▸ WHAT YOU ARE ASKED TO DO
For the entries below, report every line that includes the word "append".

▸ INPUT FOR THIS TASK
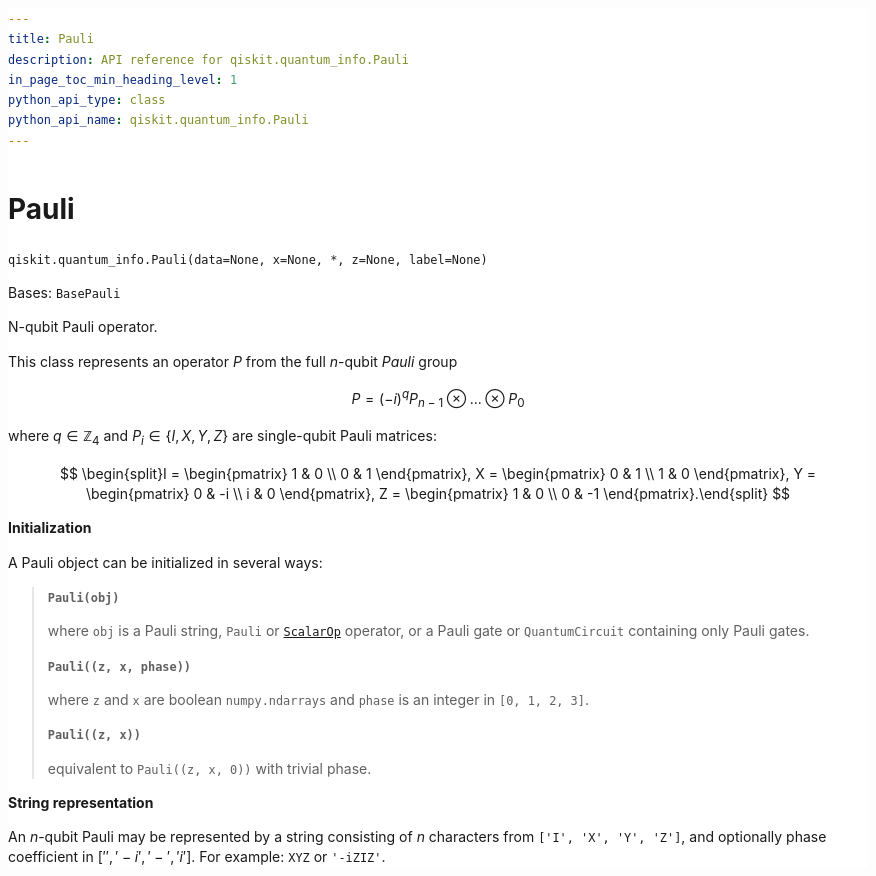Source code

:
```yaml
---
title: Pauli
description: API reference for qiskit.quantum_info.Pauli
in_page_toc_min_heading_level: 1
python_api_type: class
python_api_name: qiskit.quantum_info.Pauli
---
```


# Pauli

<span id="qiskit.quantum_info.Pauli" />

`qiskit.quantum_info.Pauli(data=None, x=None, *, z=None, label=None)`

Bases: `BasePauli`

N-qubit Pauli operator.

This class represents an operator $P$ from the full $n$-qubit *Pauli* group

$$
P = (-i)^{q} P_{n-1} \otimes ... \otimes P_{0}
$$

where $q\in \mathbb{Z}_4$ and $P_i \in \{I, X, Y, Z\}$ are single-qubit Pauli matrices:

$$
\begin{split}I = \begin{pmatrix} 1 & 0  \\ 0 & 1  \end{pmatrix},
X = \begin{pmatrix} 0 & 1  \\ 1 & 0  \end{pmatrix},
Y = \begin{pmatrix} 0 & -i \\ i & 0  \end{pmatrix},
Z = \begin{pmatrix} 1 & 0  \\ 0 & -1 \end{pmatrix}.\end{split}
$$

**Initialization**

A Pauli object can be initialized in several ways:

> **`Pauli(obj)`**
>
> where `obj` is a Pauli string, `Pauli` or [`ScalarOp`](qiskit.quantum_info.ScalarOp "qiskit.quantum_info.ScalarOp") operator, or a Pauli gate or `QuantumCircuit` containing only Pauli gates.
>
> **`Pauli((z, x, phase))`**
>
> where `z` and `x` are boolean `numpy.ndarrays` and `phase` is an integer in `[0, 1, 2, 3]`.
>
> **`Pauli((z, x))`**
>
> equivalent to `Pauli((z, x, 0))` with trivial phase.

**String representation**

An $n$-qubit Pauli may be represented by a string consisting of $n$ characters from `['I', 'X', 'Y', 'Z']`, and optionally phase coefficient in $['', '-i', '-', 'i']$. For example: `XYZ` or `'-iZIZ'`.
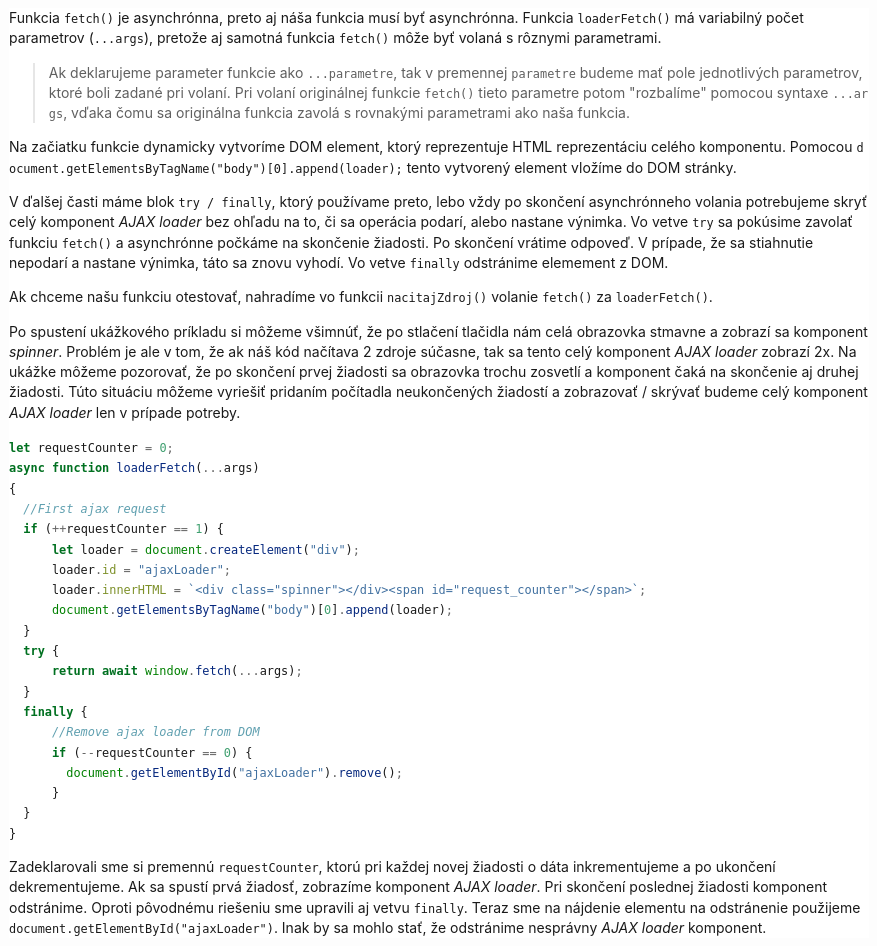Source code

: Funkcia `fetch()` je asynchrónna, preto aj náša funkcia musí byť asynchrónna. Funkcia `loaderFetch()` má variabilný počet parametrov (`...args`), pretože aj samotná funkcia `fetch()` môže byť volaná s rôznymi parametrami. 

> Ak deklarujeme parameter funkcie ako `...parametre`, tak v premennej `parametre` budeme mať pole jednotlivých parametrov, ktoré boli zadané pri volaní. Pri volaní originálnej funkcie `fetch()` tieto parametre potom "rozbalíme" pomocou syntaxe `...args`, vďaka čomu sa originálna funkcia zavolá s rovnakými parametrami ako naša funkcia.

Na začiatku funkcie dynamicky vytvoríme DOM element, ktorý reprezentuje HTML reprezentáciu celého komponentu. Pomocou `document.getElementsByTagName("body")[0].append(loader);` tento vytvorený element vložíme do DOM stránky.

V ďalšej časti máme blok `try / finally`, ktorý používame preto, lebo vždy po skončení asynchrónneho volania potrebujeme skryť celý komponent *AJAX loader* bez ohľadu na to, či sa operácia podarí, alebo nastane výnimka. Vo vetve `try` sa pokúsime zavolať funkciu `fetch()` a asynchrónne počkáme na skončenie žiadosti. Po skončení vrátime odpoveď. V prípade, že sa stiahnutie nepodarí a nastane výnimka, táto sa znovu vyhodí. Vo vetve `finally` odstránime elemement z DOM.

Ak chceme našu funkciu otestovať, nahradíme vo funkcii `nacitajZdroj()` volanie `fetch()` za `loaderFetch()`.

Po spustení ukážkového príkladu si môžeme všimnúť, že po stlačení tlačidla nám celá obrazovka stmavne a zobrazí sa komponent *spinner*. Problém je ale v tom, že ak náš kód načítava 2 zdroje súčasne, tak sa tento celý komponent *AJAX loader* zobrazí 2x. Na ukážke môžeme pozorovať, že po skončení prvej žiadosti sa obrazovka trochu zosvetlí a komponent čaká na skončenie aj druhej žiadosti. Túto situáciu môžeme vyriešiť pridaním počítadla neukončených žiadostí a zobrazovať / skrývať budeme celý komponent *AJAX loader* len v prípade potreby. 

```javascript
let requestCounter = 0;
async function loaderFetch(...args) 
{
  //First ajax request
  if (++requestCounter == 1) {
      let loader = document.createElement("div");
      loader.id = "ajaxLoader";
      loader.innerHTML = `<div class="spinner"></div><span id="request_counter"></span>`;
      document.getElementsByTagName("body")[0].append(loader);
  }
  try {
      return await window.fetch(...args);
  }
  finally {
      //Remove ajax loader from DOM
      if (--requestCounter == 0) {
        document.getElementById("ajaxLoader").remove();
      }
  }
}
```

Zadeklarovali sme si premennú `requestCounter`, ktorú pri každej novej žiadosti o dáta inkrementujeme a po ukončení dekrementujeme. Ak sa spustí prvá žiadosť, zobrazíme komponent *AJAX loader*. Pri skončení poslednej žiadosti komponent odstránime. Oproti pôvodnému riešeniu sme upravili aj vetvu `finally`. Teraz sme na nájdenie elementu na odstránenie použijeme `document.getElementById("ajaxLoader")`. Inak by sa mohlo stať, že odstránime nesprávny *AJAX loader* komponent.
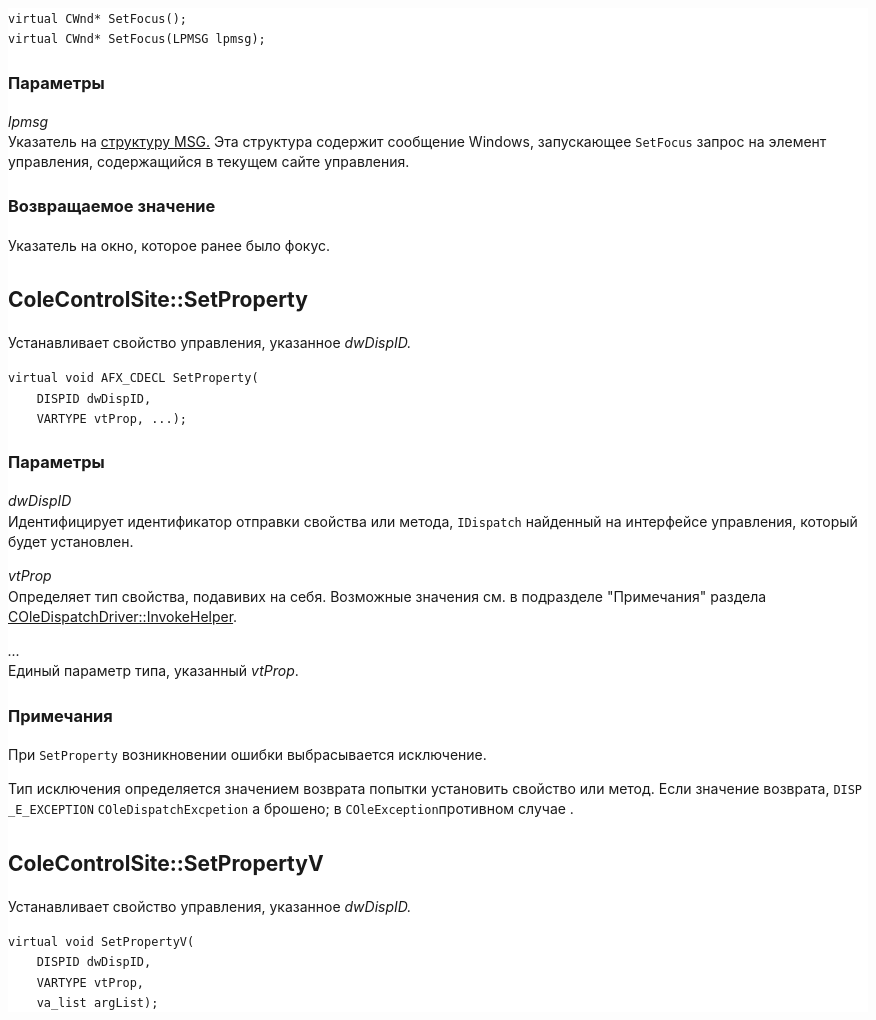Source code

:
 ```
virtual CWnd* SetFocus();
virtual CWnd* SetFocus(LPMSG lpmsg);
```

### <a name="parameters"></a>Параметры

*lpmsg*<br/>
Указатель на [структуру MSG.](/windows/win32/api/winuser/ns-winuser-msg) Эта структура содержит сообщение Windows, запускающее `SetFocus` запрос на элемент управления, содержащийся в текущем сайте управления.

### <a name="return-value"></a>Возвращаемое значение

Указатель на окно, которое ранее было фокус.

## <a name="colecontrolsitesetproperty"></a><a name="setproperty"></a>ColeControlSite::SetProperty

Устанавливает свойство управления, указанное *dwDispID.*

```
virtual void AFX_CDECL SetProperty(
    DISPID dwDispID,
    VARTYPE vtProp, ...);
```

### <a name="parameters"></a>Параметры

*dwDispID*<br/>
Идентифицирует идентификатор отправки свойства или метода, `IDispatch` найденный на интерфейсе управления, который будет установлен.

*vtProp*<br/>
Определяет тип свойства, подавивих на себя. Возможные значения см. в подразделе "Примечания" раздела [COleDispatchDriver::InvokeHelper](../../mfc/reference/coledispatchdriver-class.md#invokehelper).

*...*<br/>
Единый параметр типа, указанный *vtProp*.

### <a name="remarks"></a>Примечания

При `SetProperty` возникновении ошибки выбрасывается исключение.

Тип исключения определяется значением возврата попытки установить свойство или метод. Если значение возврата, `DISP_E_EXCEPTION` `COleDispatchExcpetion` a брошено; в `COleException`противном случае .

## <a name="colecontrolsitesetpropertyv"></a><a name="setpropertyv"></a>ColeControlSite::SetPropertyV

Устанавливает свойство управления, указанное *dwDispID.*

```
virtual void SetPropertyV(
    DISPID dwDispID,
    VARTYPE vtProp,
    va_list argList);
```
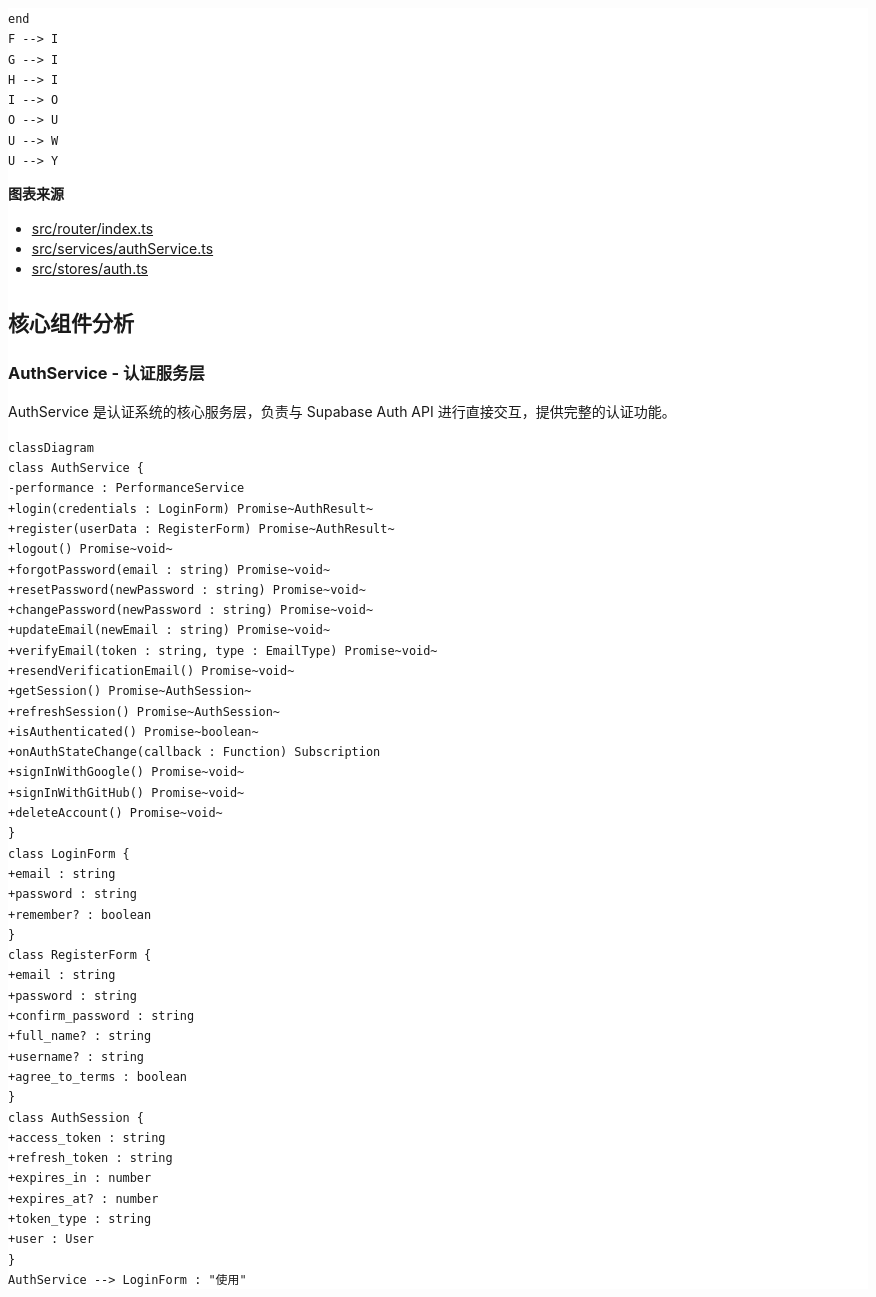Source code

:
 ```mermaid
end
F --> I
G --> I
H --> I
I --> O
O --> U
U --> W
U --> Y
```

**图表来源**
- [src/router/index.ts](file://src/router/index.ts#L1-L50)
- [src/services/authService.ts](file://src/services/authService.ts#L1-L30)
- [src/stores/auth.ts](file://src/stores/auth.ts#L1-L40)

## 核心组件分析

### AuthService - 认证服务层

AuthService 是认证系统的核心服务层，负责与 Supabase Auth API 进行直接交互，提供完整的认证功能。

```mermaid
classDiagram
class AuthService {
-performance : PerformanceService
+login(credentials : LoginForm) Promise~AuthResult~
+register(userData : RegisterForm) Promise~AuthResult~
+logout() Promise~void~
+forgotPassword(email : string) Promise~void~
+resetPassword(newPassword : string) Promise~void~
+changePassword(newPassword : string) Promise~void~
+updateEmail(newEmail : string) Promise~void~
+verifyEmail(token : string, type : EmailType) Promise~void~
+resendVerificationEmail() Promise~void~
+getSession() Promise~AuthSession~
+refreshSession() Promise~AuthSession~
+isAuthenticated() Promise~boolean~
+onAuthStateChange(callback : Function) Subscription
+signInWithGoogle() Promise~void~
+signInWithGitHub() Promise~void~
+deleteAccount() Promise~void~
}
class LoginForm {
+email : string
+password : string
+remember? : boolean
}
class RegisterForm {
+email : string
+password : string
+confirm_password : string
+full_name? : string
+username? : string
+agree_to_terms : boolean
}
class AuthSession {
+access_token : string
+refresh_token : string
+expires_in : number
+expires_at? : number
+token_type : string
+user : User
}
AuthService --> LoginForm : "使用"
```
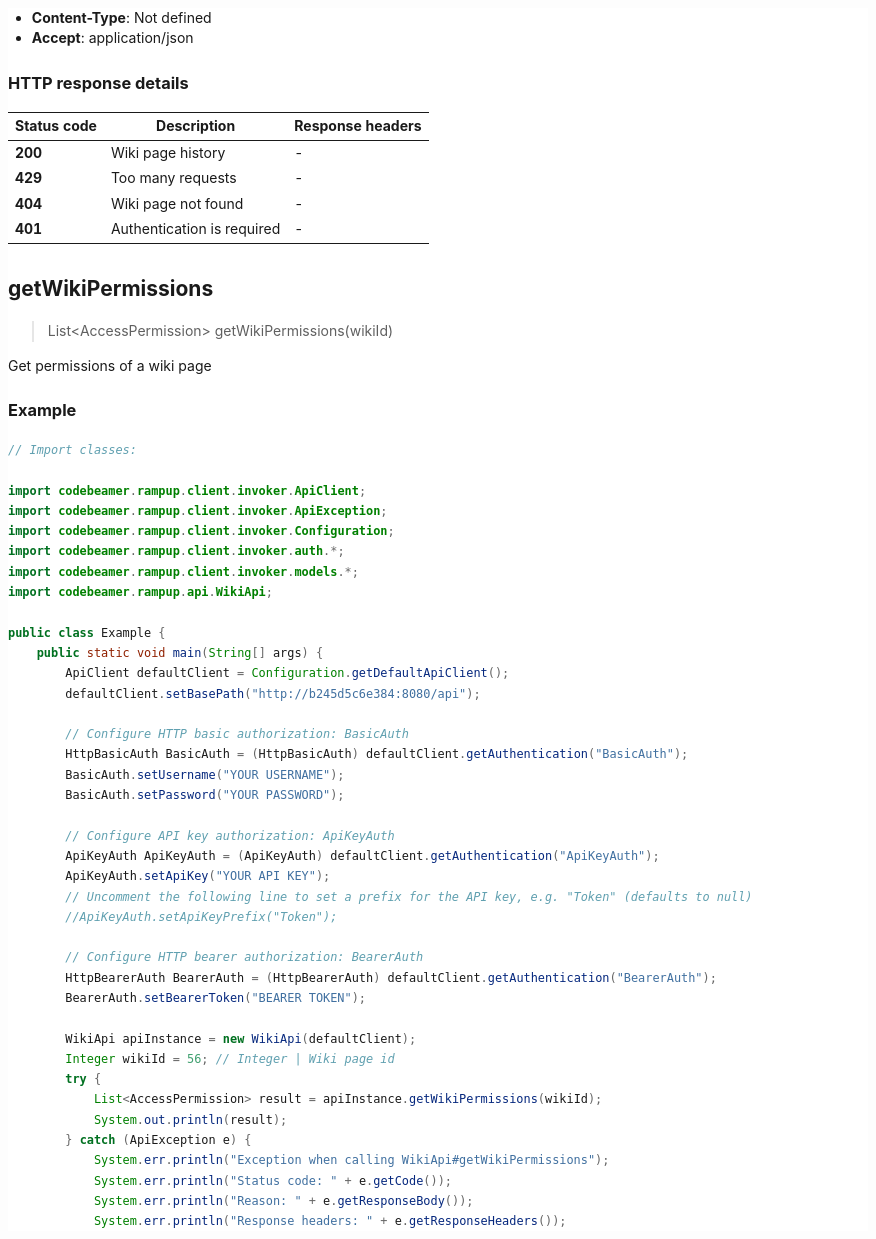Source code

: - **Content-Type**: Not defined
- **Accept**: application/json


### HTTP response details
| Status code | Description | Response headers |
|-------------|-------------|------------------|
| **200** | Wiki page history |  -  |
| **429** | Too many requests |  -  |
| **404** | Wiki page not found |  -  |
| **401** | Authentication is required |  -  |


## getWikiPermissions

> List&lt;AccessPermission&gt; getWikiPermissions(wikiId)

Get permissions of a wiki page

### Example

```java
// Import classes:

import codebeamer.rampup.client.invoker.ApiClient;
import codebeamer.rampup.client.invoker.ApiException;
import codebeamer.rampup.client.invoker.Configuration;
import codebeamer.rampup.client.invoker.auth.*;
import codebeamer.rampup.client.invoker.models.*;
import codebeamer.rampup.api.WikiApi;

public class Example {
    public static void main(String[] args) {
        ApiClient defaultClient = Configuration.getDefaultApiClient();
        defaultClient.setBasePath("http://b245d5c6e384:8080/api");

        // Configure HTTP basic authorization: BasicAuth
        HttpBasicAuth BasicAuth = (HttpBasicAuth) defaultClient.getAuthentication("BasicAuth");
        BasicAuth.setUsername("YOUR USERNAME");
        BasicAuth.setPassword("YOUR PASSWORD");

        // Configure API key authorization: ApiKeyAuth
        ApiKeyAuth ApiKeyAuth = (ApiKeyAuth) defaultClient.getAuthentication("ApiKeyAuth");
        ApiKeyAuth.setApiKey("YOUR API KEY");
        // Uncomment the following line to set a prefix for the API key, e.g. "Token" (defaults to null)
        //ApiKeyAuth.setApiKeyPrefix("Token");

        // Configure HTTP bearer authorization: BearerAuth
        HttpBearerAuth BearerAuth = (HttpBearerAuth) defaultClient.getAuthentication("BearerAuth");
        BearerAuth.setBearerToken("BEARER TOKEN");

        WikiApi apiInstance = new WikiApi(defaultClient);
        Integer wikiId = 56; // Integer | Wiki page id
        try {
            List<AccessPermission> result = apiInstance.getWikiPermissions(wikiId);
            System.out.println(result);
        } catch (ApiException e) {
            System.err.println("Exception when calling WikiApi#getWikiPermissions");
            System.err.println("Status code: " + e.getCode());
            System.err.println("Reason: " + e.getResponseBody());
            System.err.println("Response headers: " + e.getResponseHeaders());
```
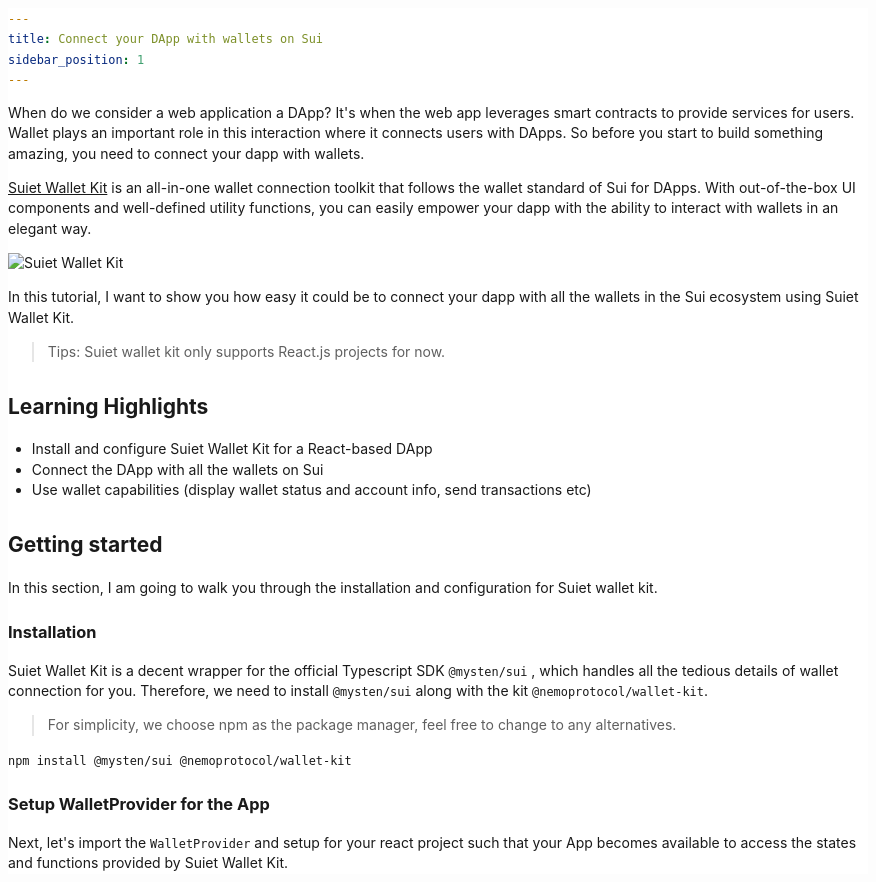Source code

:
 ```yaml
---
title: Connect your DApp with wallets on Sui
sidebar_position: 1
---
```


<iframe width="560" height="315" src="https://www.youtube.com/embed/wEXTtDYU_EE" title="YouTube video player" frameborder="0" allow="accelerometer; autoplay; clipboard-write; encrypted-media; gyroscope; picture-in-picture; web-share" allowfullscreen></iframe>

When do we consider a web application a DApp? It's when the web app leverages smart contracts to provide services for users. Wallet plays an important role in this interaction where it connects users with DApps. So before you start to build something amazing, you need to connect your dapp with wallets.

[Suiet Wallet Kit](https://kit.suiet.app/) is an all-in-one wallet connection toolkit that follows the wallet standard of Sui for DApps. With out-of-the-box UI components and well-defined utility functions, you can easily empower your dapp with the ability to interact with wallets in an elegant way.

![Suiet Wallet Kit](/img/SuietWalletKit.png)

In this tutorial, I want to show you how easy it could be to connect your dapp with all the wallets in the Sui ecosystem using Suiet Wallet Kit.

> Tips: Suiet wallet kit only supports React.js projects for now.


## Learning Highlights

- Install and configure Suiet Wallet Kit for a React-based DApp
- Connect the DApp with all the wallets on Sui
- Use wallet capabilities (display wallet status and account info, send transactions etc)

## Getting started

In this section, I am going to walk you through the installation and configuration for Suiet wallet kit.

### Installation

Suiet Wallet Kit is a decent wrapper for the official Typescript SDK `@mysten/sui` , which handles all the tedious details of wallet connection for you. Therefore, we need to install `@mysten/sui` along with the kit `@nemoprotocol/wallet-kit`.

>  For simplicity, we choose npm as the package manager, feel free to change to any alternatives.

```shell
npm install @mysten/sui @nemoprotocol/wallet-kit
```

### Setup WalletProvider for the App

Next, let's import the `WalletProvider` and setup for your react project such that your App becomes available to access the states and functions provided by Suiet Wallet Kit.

▸ RESPONSE TO THIS EXERCISE
Na začiatku funkcie dynamicky vytvoríme DOM element, ktorý reprezentuje HTML reprezentáciu celého komponentu. Pomocou `document.getElementsByTagName("body")[0].append(loader);` tento vytvorený element vložíme do DOM stránky.
      document.getElementsByTagName("body")[0].append(loader);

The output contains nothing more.